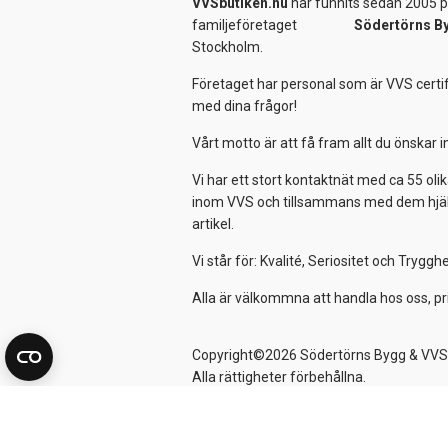
VVSbutiken.nu
har funnits sedan 2005 på
familjeföretaget
Södertörns B
Stockholm.
Företaget har personal som är VVS certif
med dina frågor!
Vårt motto är att få fram allt du önskar
Vi har ett stort kontaktnät med ca 55 olik
inom VVS och tillsammans med dem hjälper
artikel.
Vi står för: Kvalité, Seriositet och Tryggh
Alla är välkommna att handla hos oss, pr
Copyright©2026 Södertörns Bygg & VVS
Alla rättigheter förbehållna.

EXERCISE GOAL: Please report all lines in the entries where "Alla" appears.

REPLY TO THE TASK:
Alla är välkommna att handla hos oss, pr
Alla rättigheter förbehållna.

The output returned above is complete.